Tuesday, July 13, 2010

See no Evil

It's said God can't see evil...when I started looking it up I found a verse:

Zep 3:15 The LORD hath taken away thy judgments, he hath cast out thine enemy: the king of Israel, [even] the LORD, [is] in the midst of thee: thou shalt not see evil any more

The thought I want to share is this; God says thou shalt not see evil, should I keep seeing it?

What if I just give up the the word "bad"? What if I refuse to say anyone has done "evil"? If I leave it all to Him, I do not need to define bad or evil or sin - I only need to walk my steps in kindness and caring to those he brings me without judging if they "are worth" the effort, the care I offer...I can just offer to help if I can....and let Him cover what I can't see anymore.

It frees me. I only need to know if I CAN meet the need that is brought to me. I don't have to decide if I SHOULD meet the need.

And if it's not mine to do, I won't have what is needed. Either my heart won't be able to care enough to meet the need, or even if it DOES care and want to meet the need, I may not have what it takes to fill the gap...I will have to say that I can't help. They will have to seek elsewhere.

But I will not have called them worthless, sinful, bad, or whatever. I can just treat them like the hurting humans I see them as and do what I can for each one I meet. They don't have to "be worthy" of a kindness, any more than I am worthy of God's grace... I just have to do His will - and that is no mystery to me. His will is that we love, care, heal, help, encourage and even carry one another - that is what His son said and did.

1Jo 4:12 No man hath seen God at any time. If we love one another, God dwelleth in us, and his love is perfected in us.

If I want someone to be able to see there is a loving God then first I have to show them a loving human...that's not easy. I'm not God. But the life force in me is His. The love in me is His. I am of God. And I chose to walk the world lovingly.

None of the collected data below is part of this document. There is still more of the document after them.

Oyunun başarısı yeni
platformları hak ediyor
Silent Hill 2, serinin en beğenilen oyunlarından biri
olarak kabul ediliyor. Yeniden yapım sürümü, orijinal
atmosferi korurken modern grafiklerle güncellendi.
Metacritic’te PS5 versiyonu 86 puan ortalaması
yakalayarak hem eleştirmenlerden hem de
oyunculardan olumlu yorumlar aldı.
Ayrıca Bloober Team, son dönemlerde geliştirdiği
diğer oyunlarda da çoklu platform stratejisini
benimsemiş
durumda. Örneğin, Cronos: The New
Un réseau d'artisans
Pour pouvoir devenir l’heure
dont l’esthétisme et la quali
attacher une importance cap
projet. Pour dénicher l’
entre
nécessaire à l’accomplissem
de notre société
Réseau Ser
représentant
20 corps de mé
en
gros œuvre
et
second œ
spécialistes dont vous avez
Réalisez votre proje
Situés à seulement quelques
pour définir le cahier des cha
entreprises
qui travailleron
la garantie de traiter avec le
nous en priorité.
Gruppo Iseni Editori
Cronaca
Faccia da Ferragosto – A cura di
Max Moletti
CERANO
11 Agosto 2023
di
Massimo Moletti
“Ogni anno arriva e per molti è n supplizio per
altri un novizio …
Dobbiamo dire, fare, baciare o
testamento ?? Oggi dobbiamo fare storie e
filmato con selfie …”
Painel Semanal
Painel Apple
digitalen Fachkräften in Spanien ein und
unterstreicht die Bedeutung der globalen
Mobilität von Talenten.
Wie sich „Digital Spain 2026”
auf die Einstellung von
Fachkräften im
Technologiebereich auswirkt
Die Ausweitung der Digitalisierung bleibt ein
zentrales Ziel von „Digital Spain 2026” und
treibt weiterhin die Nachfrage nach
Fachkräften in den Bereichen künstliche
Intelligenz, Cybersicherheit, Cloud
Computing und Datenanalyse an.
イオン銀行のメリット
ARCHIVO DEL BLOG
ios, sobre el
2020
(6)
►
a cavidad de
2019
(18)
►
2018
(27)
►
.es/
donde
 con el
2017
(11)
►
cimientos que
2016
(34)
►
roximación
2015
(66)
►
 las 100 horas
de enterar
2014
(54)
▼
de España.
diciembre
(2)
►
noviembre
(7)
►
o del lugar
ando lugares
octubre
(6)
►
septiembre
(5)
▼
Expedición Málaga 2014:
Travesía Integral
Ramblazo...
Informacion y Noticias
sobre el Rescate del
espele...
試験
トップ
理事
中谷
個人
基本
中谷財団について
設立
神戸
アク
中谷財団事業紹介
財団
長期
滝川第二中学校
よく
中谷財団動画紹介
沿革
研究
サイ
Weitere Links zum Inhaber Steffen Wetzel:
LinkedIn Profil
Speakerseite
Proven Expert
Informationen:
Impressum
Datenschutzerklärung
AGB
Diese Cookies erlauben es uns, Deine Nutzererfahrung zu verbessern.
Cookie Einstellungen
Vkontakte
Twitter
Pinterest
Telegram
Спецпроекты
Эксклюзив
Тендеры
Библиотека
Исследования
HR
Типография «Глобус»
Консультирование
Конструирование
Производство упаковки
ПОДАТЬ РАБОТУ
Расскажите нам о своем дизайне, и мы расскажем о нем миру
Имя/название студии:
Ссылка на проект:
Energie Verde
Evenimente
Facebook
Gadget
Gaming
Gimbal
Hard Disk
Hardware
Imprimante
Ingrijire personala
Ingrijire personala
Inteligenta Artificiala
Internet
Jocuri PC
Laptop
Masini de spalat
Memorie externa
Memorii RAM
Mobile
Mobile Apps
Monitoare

If they can find one human who loves and cares, maybe they can reach to believe in a God that loves and cares.

I want to be like that. I want to love. I can't love all of everyone and thing here - but I will continue to do the best I can to be gentle with all those I meet. If even one looks up and finds the reality of the Creator, I can feel like being here was worth the walk. If something I can do eases even one heart for one day, it was a day worth getting through.

You don't have to be a saint. You only have to care.